Task goal: In the entries below, find each line with the string "receita" and copy it.

Dataset records:

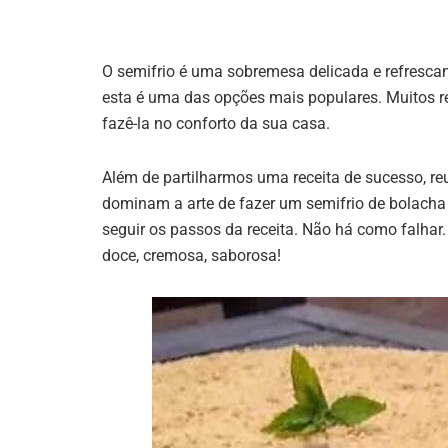
O semifrio é uma sobremesa delicada e refrescan
esta é uma das opções mais populares. Muitos 
fazê-la no conforto da sua casa.
Além de partilharmos uma receita de sucesso, r
dominam a arte de fazer um semifrio de bolacha e
seguir os passos da receita. Não há como falha
doce, cremosa, saborosa!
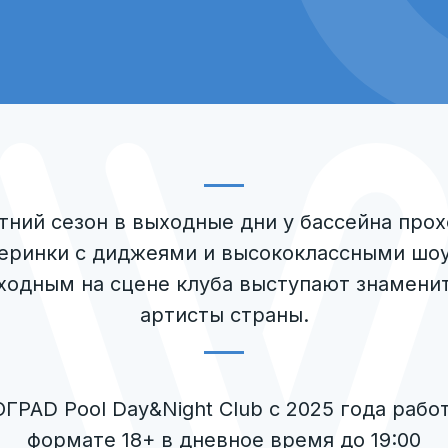
тний сезон в выходные дни у бассейна про
еринки с диджеями и высококлассными шоу
ходным на сцене клуба выступают знамени
артисты страны.
ГРАD Pool Day&Night Club с 2025 года работ
формате 18+ в дневное время до 19:00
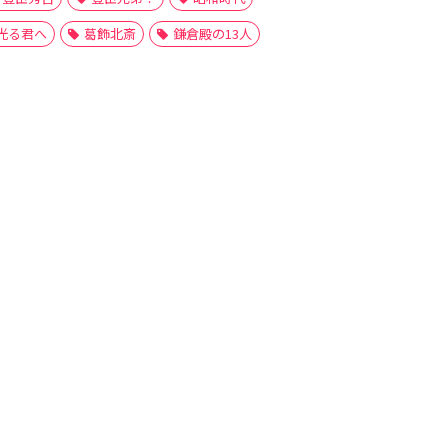
光る君へ
葛飾北斎
鎌倉殿の13人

Completed task:
Além de partilharmos uma receita de sucesso, r
seguir os passos da receita. Não há como falha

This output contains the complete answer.